Result for an example Line chart:
You'll get a similar result if you set the IncTotal
measure with the RSUM(SUM([Sales]) TOTAL)
formula and add the Date
dimension to the Sorting section.
Filtering
Function values in charts are calculated after applying filters across the dimensions and measures added to the Filters section. For window functions, you can override this order. To do this, specify the necessary dimensions or measures in the BEFORE FILTER BY
section of the formula. In this case, the function value is calculated before filtering is applied.
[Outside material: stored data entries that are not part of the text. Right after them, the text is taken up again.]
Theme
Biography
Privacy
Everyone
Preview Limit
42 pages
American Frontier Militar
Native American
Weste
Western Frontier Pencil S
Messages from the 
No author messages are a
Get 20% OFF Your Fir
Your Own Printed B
The calculation order is changed when you need to calculate the function value for the original dataset but the chart data is limited by the filter.
Example
You need to calculate the change in the total sales amount (IncTotal
) for the period from 17.01.2014
through 11.03.2014
. If you add a Date
filter and create the RSUM(SUM([Sales]) TOTAL ORDER BY [Date])
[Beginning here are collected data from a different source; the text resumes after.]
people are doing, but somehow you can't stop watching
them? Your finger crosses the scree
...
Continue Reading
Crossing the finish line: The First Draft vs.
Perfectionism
measure, the function is calculated only for the data limited by the filter:
To calculate a function for all the data, but only display the result for a certain period, you need to add the Date
dimension to the BEFORE FILTER BY
section: RSUM(SUM([Sales]) TOTAL ORDER BY [Date] BEFORE FILTER BY [Date])
.
Questions and answers
As an example, let's consider a line chart showing a plot of the change in total sales by date (see Selling table.). The cumulative total (IncTotal
) is calculated using the RSUM window function: RSUM(SUM([Sales]))
.
To display the change in the sales amount for each product category, add the Category
dimension to the Colors section.
After that, the chart displays a separate graph for each category but the totals are calculated incorrectly: for Furniture
, it's 49 instead of 19, for Office Supplies
, 91 instead of 52, for Technology
, 42 instead of 20. This is because the dimension in the Colors (Category
) section is included in the grouping the same way as the dimension in the X section (Date
). To calculate the amount correctly, you need to add the Category
dimension to the WITHIN
section or the Date
dimension to the AMONG
section: RSUM(SUM([Sales]) WITHIN [Category])
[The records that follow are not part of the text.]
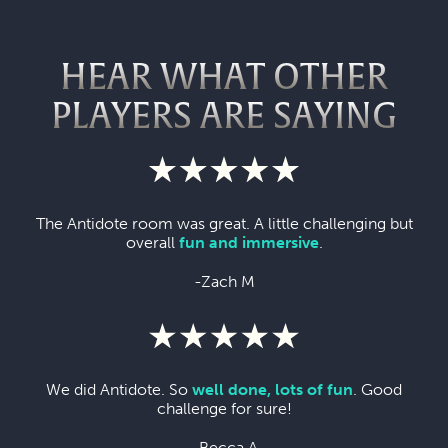
HEAR WHAT OTHER
PLAYERS ARE SAYING
The Antidote room was great. A little challenging but
overall
fun and immersive
.
-Zach M
We did Antidote. So
well done, lots of fun
. Good
challenge for sure!
-Becca A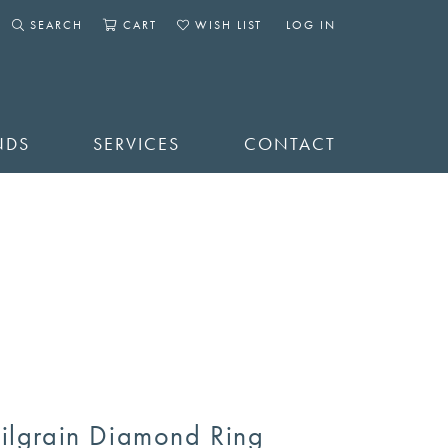
SEARCH
CART
WISH LIST
LOG IN
TOGGLE SEARCH MENU
TOGGLE SHOPPING CART MENU
TOGGLE MY WISHLIST
TOGGLE MY ACCOUNT 
NDS
SERVICES
CONTACT
ilgrain Diamond Ring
or RSUM(SUM([Sales]) AMONG [Date])
.
When adding a grouping (rounding) for a date in the chart, the original field is replaced with an automatically generated one. For example, when rounding to a month, the [Date]
dimension is replaced with a new field using the DATETRUNC([Date], "month")
formula. Because the original [Date]
field disappears from the list of chart dimensions, the window function it's used in no longer works. For the function to work correctly, you need to round the original [Date]
dimension in the formula using the DATETRUNC function.